Tengo ad aggiungere una cosa, in risposta a coloro che si stupiscono di vedere gay e lesbiche domandare gli stessi diritti e affermano «perché volete essere come gli altri quando siete differenti?». Io sono eterosessuale. Non l'ho scelto, come colui che si innamora di un uomo o colei che si innamora di una donna. Sono anche madre, e la dolcezza di una mano posata sulla fronte di un bambino o la tenerezza con la quale si racconta una favola prima di addormentarsi è la stessa, si sia eterosessuali o omosessuali. A mio parere, accordare il diritto al matrimonio e all'adozione a tutti non è un'ingiunzione a "rientrare nella norma".
Viceversa è un modo di affermare che le persone omosessuali non devono chinare il capo, che le loro unioni non sono di serie B, che né la loro sessualità, né i loro amori sono vergognosi, che il tempo in cui dovevano vivere nascosti è finito, che il processo sulla pericolosità nel crescere figli non ha ragion d'essere.
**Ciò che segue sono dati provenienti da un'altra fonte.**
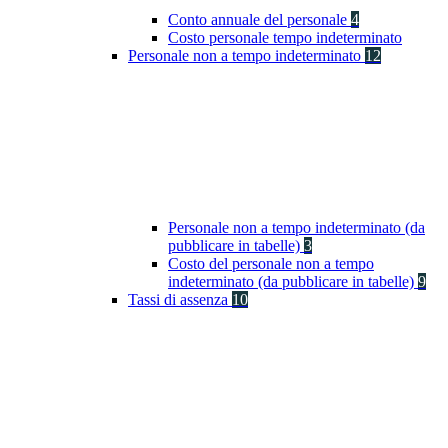
Conto annuale del personale
4
Costo personale tempo indeterminato
Personale non a tempo indeterminato
12
Personale non a tempo indeterminato (da
pubblicare in tabelle)
3
Costo del personale non a tempo
indeterminato (da pubblicare in tabelle)
9
Tassi di assenza
10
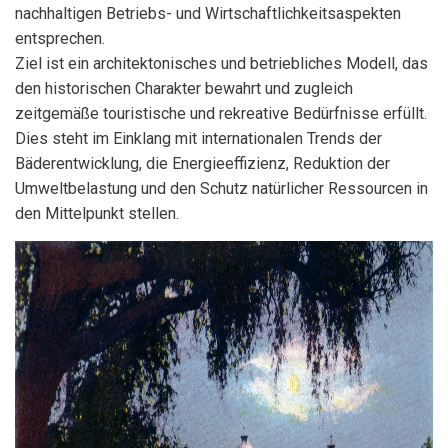
nachhaltigen Betriebs- und Wirtschaftlichkeitsaspekten
entsprechen.
Ziel ist ein architektonisches und betriebliches Modell, das
den historischen Charakter bewahrt und zugleich
zeitgemäße touristische und rekreative Bedürfnisse erfüllt.
Dies steht im Einklang mit internationalen Trends der
Bäderentwicklung, die Energieeffizienz, Reduktion der
Umweltbelastung und den Schutz natürlicher Ressourcen in
den Mittelpunkt stellen.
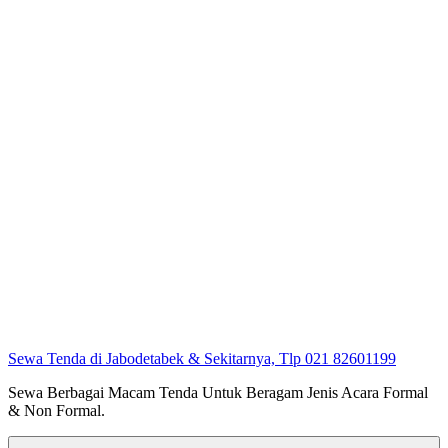
Sewa Tenda di Jabodetabek & Sekitarnya, Tlp 021 82601199
Sewa Berbagai Macam Tenda Untuk Beragam Jenis Acara Formal
& Non Formal.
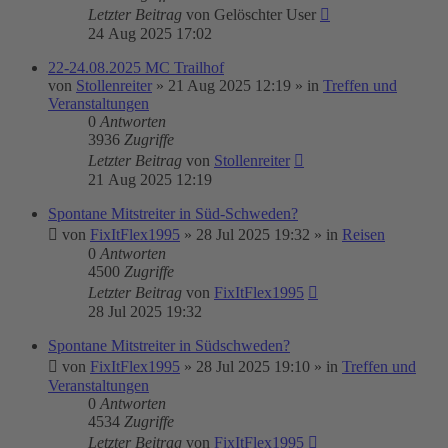
Letzter Beitrag
von
Gelöschter User
24 Aug 2025 17:02
22-24.08.2025 MC Trailhof
von
Stollenreiter
»
21 Aug 2025 12:19
» in
Treffen und
Veranstaltungen
0
Antworten
3936
Zugriffe
Letzter Beitrag
von
Stollenreiter
21 Aug 2025 12:19
Spontane Mitstreiter in Süd-Schweden?
von
FixItFlex1995
»
28 Jul 2025 19:32
» in
Reisen
0
Antworten
4500
Zugriffe
Letzter Beitrag
von
FixItFlex1995
28 Jul 2025 19:32
Spontane Mitstreiter in Südschweden?
von
FixItFlex1995
»
28 Jul 2025 19:10
» in
Treffen und
Veranstaltungen
0
Antworten
4534
Zugriffe
Letzter Beitrag
von
FixItFlex1995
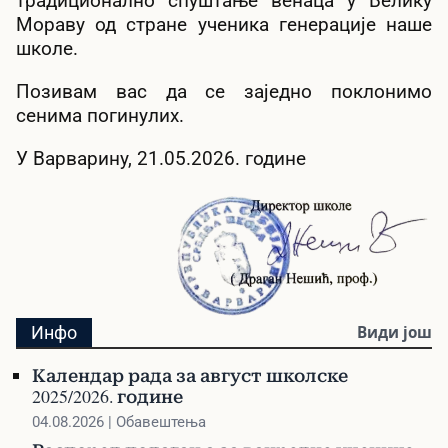
традиционално спуштање венаца у Велику
Мораву од стране ученика генерације наше
школе.
Позивам вас да се заједно поклонимо
сенима погинулих.
У Варварину, 21.05.2026. године
Инфо
Види још
Календар рада за август школске
2025/2026. године
04.08.2026 | Обавештења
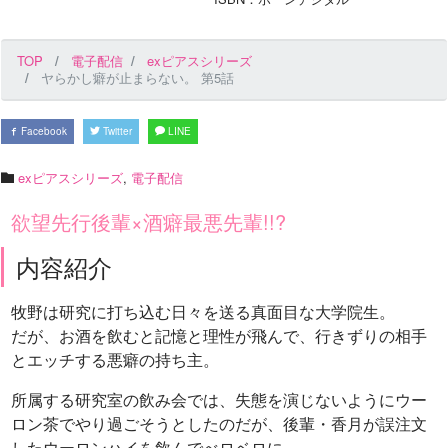
TOP
電子配信
exピアスシリーズ
ヤらかし癖が止まらない。 第5話
Facebook
Twitter
LINE
exピアスシリーズ
,
電子配信
欲望先行後輩×酒癖最悪先輩!!?
内容紹介
牧野は研究に打ち込む日々を送る真面目な大学院生。
だが、お酒を飲むと記憶と理性が飛んで、行きずりの相手
とエッチする悪癖の持ち主。
所属する研究室の飲み会では、失態を演じないようにウー
ロン茶でやり過ごそうとしたのだが、後輩・香月が誤注文
したウーロンハイを飲んでべロベロに。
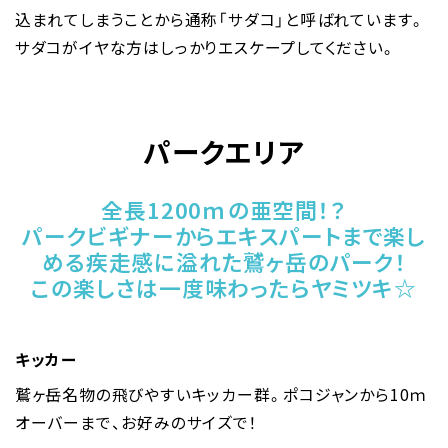
込まれてしまうことから通称「サダコ」と呼ばれています。
サダコがイヤな方はしっかりエスケープしてください。
パークエリア
全長1200ｍの亜空間！？
パークビギナーからエキスパートまで楽し
める疾走感に溢れた鷲ヶ岳のパーク！
この楽しさは一度味わったらヤミツキ☆
キッカー
鷲ヶ岳名物の飛びやすいキッカー群。ポコジャンから10ｍ
オーバーまで、お好みのサイズで！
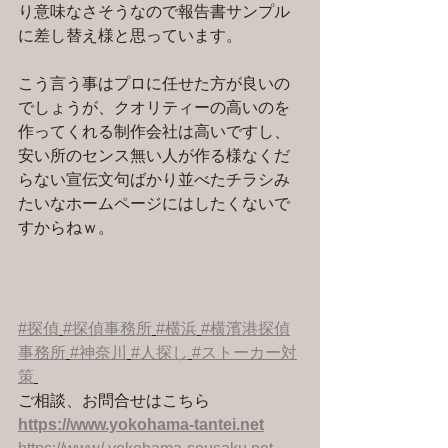
り意味なさそうなので報告書サンプル
に差し替え様と思っています。
こう言う事はプロに任せた方が良いの
でしょうが、クオリティーの高いのを
作ってくれる制作会社は高いですし、
安い所のセンス無い人が作る様なくだ
らない宣伝文句ばかり並べたチラシみ
たいなホームページにはしたくないで
すからねｗ。
#探偵
#探偵事務所
#横浜
#横濱港探偵
事務所
#神奈川
#人探し
#ストーカー対
策
ご相談、お問合せはこちら 
https://www.yokohama-tantei.net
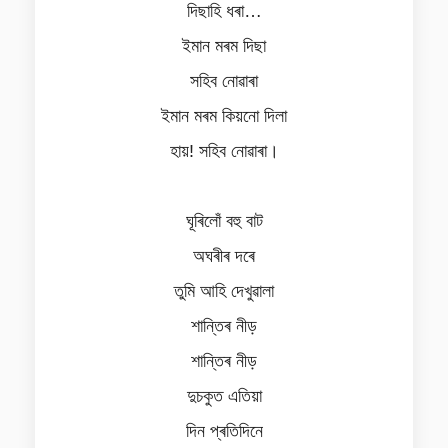
দিছাহি ধৰা…
ইমান মৰম দিছা
সহিব নোৱাৰা
ইমান মৰম কিয়নো দিলা
হায়! সহিব নোৱাৰা।
ঘূৰিলোঁ বহু বাট
অঘৰীৰ দৰে
তুমি আহি দেখুৱালা
শান্তিৰ নীড়
শান্তিৰ নীড়
দুচকুত এতিয়া
দিন প্ৰতিদিনে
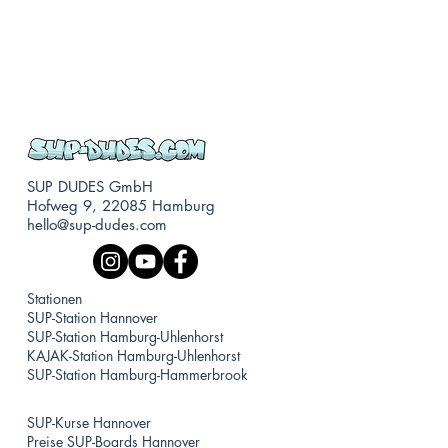
SUP DUDES GmbH
Hofweg 9, 22085 Hamburg
hello@sup-dudes.com
Stationen
SUP-Station Hannover
SUP-Station Hamburg-Uhlenhorst
KAJAK-Station Hamburg-Uhlenhorst
SUP-Station Hamburg-Hammerbrook
SUP-Kurse Hannover
Preise SUP-Boards Hannover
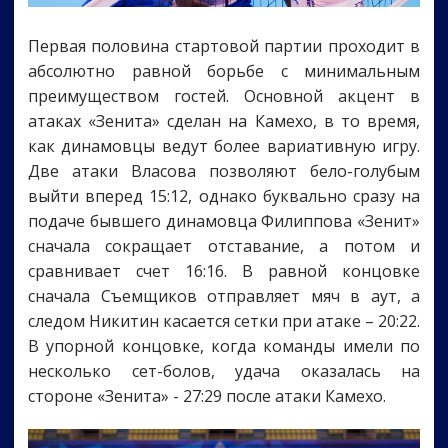
Первая половина стартовой партии проходит в
абсолютно равной борьбе с минимальным
преимуществом гостей. Основной акцент в
атаках «Зенита» сделан на Камехо, в то время,
как динамовцы ведут более вариативную игру.
Две атаки Власова позволяют бело-голубым
выйти вперед 15:12, однако буквально сразу на
подаче бывшего динамовца Филиппова «Зенит»
сначала сокращает отставание, а потом и
сравнивает счет 16:16. В равной концовке
сначала Съемщиков отправляет мяч в аут, а
следом Никитин касается сетки при атаке – 20:22.
В упорной концовке, когда команды имели по
несколько сет-болов, удача оказалась на
стороне «Зенита» - 27:29 после атаки Камехо.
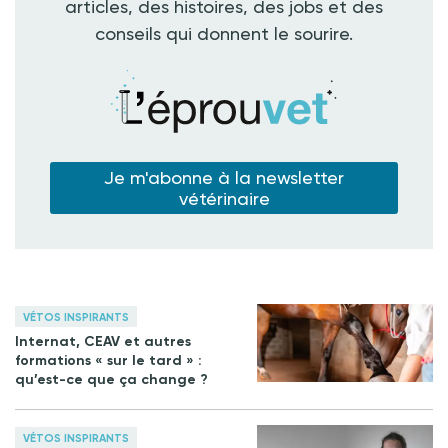
articles, des histoires, des jobs et des
conseils qui donnent le sourire.
Je m'abonne à la newsletter
vétérinaire
VÉTOS INSPIRANTS
Internat, CEAV et autres
formations « sur le tard » :
qu’est-ce que ça change ?
VÉTOS INSPIRANTS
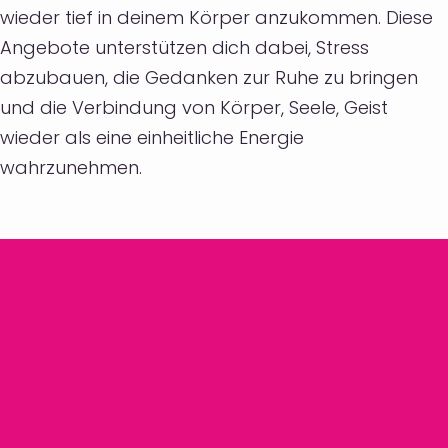
wieder tief in deinem Körper anzukommen. Diese
Angebote unterstützen dich dabei, Stress
abzubauen, die Gedanken zur Ruhe zu bringen
und die Verbindung von Körper, Seele, Geist
wieder als eine einheitliche Energie
wahrzunehmen.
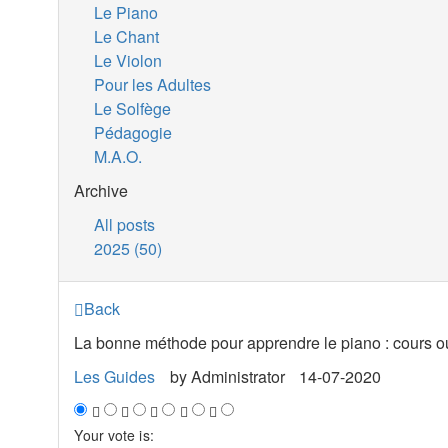
Le Piano
Le Chant
Le Violon
Pour les Adultes
Le Solfège
Pédagogie
M.A.O.
Archive
All posts
2025 (50)
Back
La bonne méthode pour apprendre le piano : cours ou
Les Guides
by
Administrator
14-07-2020
Your vote is:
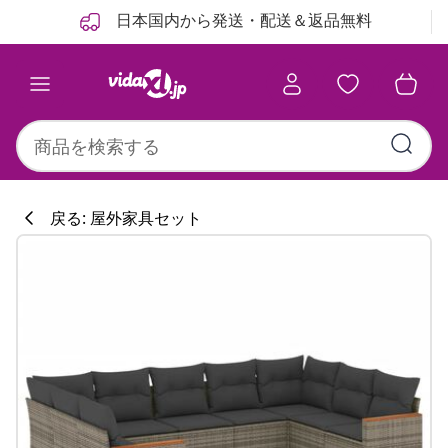
前
次
日本国内から発送・配送＆返品無料
戻る: 屋外家具セット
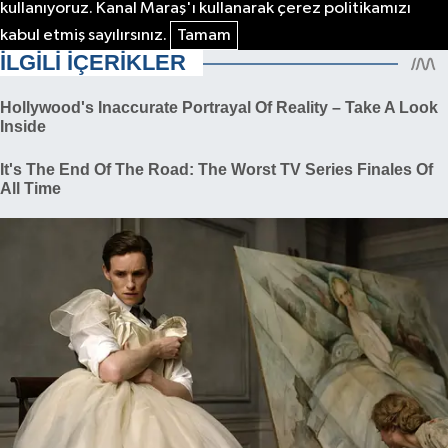
kullanıyoruz. Kanal Maraş'ı kullanarak çerez politikamızı
kabul etmiş sayılırsınız.
Tamam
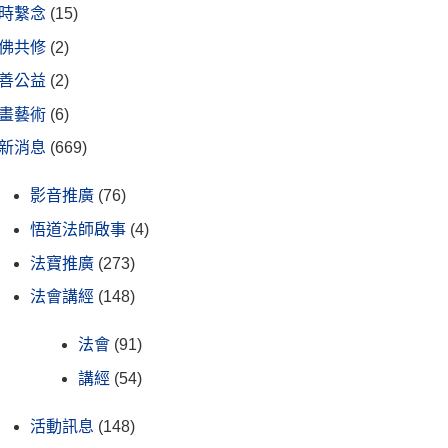
時繫念
(15)
佛共修
(2)
善公益
(2)
畫藝術
(6)
新消息
(669)
影音推廣
(76)
悟道法師啟事
(4)
法寶推廣
(273)
法會講經
(148)
法會
(91)
講經
(54)
活動訊息
(148)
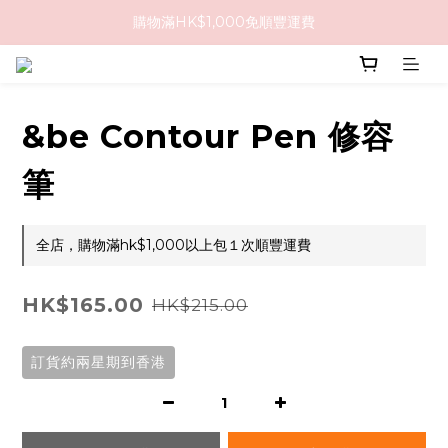
購物滿HK$1,000免順豐運費
購物滿HK$1,000免順豐運費
購買任何隱形眼鏡2盒或以上，即享8折優惠!!
購物滿HK$1,000免順豐運費
&be Contour Pen 修容
筆
全店，購物滿hk$1,000以上包１次順豐運費
HK$165.00
HK$215.00
訂貨約兩星期到香港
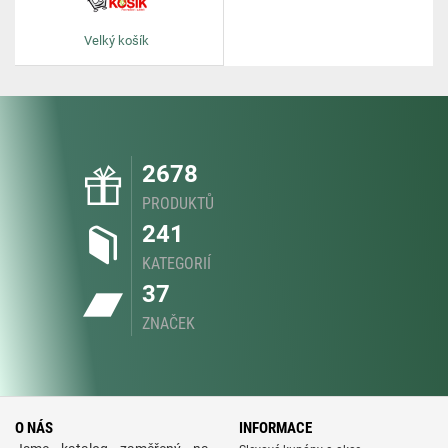
Velký košík
2678
PRODUKTŮ
241
KATEGORIÍ
37
ZNAČEK
O NÁS
INFORMACE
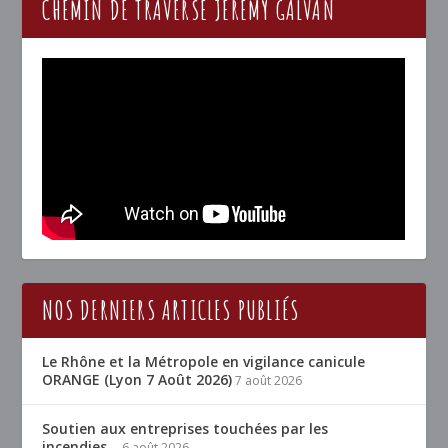
CHEMIN DE TRAVERSE JÉRÉMY GALVAN
NOS DERNIERS ARTICLES PUBLIÉS
Le Rhône et la Métropole en vigilance canicule
ORANGE (Lyon 7 Août 2026)
7 août 2026
Soutien aux entreprises touchées par les
incendies…
6 août 2026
Noi riaffermiamo ciò che riteniamo essere un'evidenza condivisa: le persone omosessuali hanno uguale dignità, ergo devono avere uguali diritti.
Due donne, due uomini possono amarsi. Due donne o due uomini possono crescere dei figli. Ciò che i nostri occhi già vedono e la nostra testa già capisce, ciò che i nostri cuori ci dicono, la legge lo deve permettere.